Without a budget, on July 1 services for hundreds of thousands of Illinoisans go into a state of limbo, as hundreds of state contracts to provide these services cannot be executed without a state budget. While the state has begun to issue some contracts for programs that fit Governor Rauner’s budget priorities, the state has no legal authority to pay for these services until a budget is signed into law.

In addition, since the currently proposed version of the state budget does not replace billions in revenue lost when the state’s temporary income tax increase expired in January, it instead must rely on dramatic cuts to human services including psychiatric care, Teen Reach afterschool programs and other services provided by Metropolitan and other non-profits across Illinois. A newly announced rule change also halts new enrollment in the state’s Child Care Assistance Program for low-income families on July 1, barring thousands of working poor families from access to an essential service.

“This cannot be a game of chicken.
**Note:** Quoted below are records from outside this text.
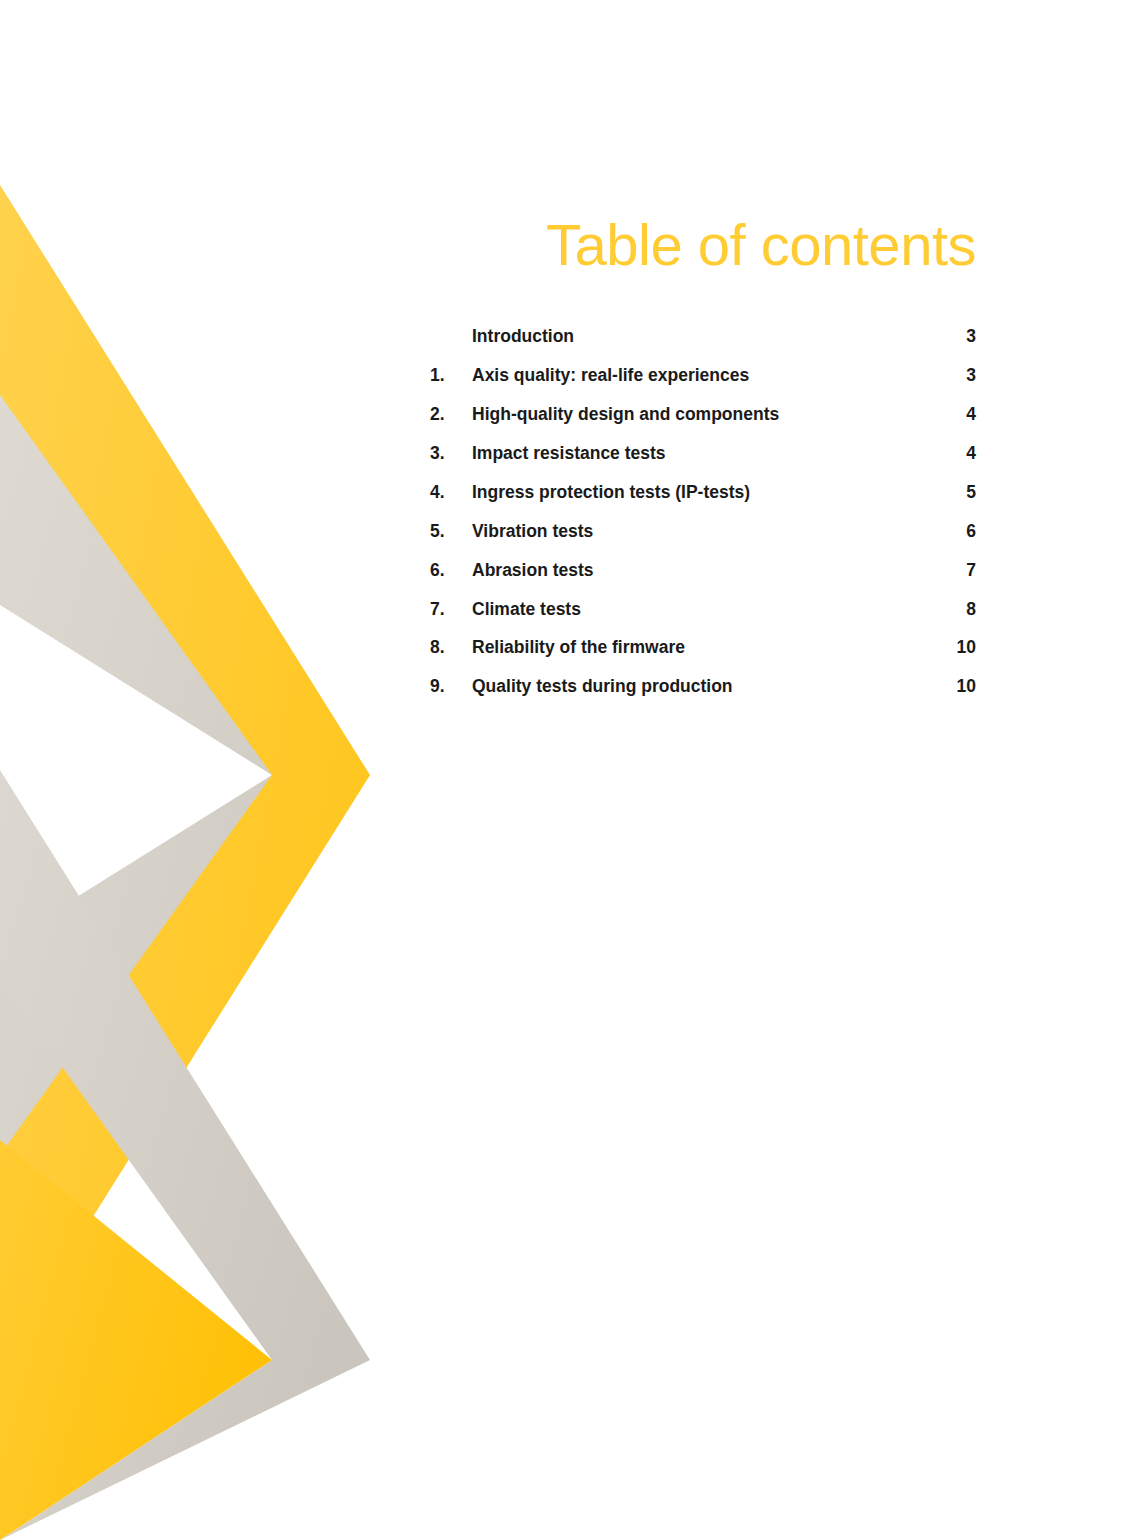Table of contents
| | Introduction | 3 |
| 1. | Axis quality: real-life experiences | 3 |
| 2. | High-quality design and components | 4 |
| 3. | Impact resistance tests | 4 |
| 4. | Ingress protection tests (IP-tests) | 5 |
| 5. | Vibration tests | 6 |
| 6. | Abrasion tests | 7 |
| 7. | Climate tests | 8 |
| 8. | Reliability of the firmware | 10 |
| 9. | Quality tests during production | 10 |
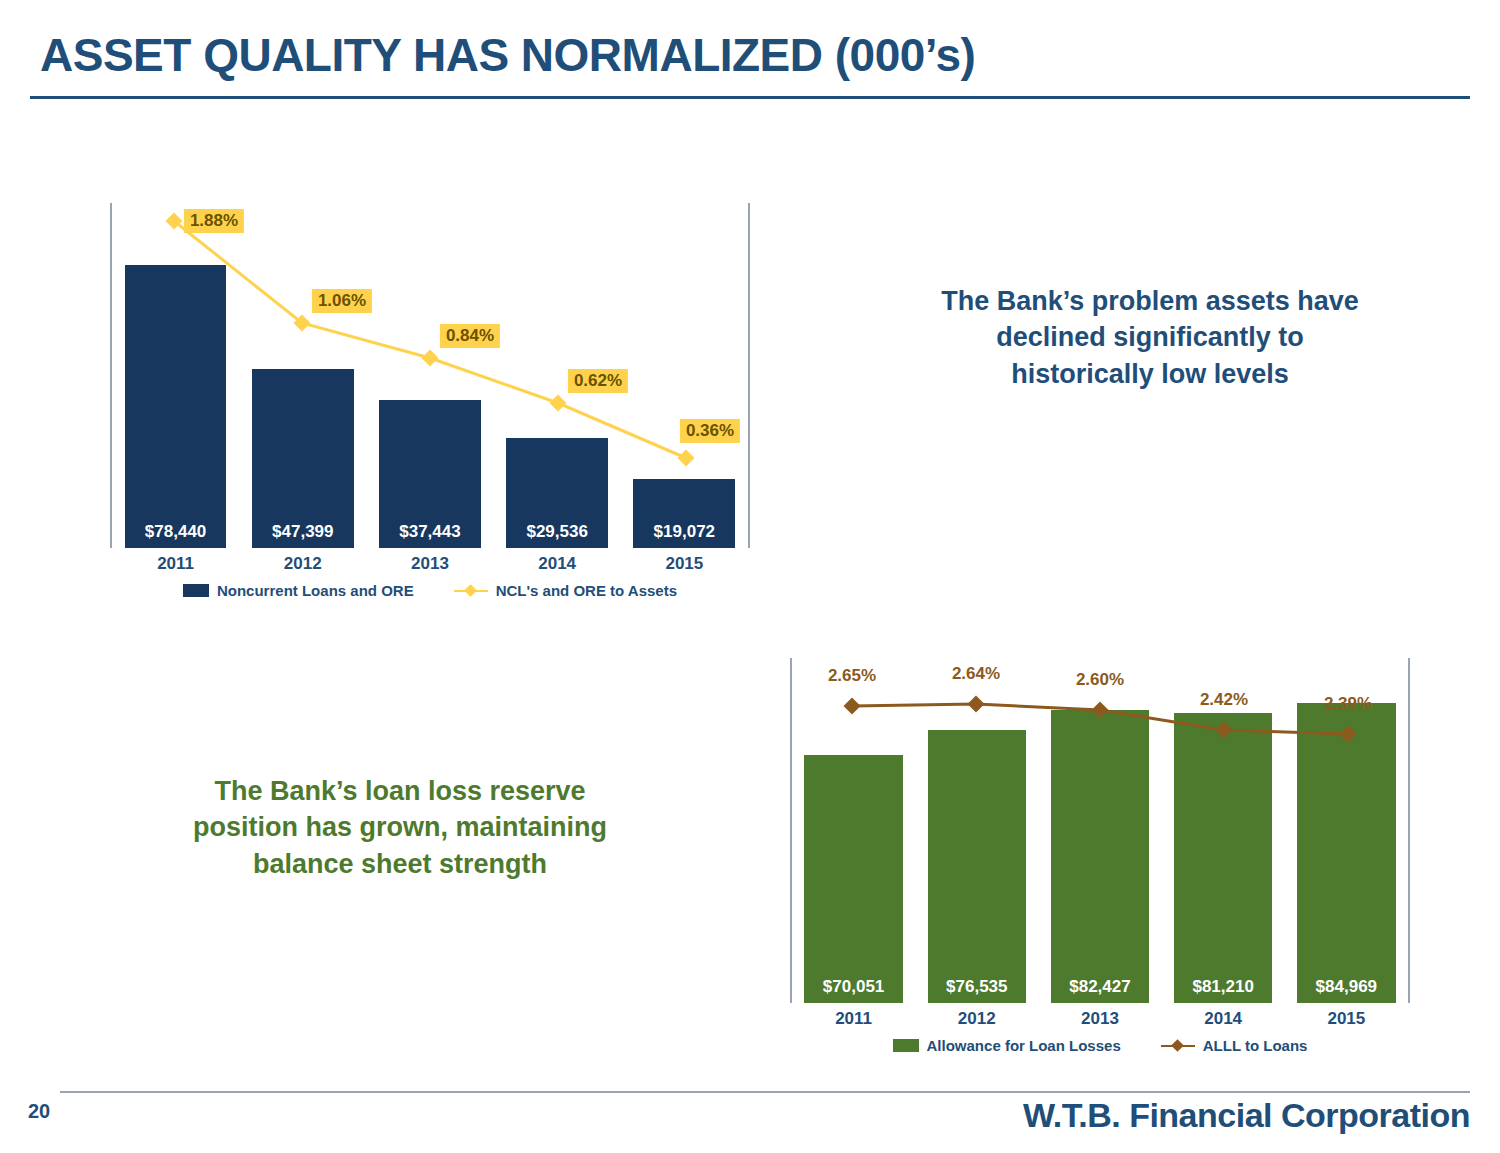ASSET QUALITY HAS NORMALIZED (000’s)
$78,440
$47,399
$37,443
$29,536
$19,072
1.88%
1.06%
0.84%
0.62%
0.36%
20112012201320142015
Noncurrent Loans and ORE
NCL's and ORE to Assets
The Bank’s problem assets have
declined significantly to
historically low levels
$70,051
$76,535
$82,427
$81,210
$84,969
2.65%
2.64%
2.60%
2.42%
2.39%
20112012201320142015
Allowance for Loan Losses
ALLL to Loans
The Bank’s loan loss reserve
position has grown, maintaining
balance sheet strength
20
W.T.B. Financial Corporation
The human and financial consequences of failure are too real,” said Metropolitan Family Services President & CEO Ric Estrada. “Low-income families and vulnerable Illinoisans should not be collateral damage of a political stalemate.”

Metropolitan Family Services is one of over 300 agencies to sign an open letter to the Governor and legislative branch to take immediate action to approve a budget that includes enough revenue to support services that children and families depend on.

“We have made short-term contingency plans to continue core services into early July, but we cannot use our line of credit to pay for failure in Springfield,” continued Estrada. “Many smaller agencies are already suspending essential services and laying off staff.”

While Metropolitan Family Services is well regarded by both public and private funders for high-quality, wraparound family services and sound fiscal stewardship, with nearly 40% of its budget coming from service contracts on behalf of the state, a continuing state budget impasse will have a deep impact on the 67,000 people the agency serves in Chicago, Suburban Cook and DuPage Counties. Examples include:

  • Elimination of funding for psychiatric care grants, which will force the agency to lay-off doctors and psychiatric nurses at the center of its 9,984 client mental health practice.
  • An enrollment freeze on child care programs will eliminate access to working poor families at its three city early childhood centers, while threatening key partnerships to expand early childhood services in DuPage County.
  • Cuts to afterschool programs and school-based substance abuse prevention programs will place hundreds of young people at risk in communities across Chicago and the South Suburbs.

“We do not make widgets on an assembly line,” said Estrada. “We take care of people, in communities that need us. The time for a solution is now.”

About Metropolitan Family Services
Metropolitan Family Services empowers families to learn, to earn, to heal, to thrive. Part mentor, part motivator, part advocate, since 1857 Metropolitan Family Services has been the engine of change that empowers Chicago-area families to reach their greatest potential and positively impact their communities.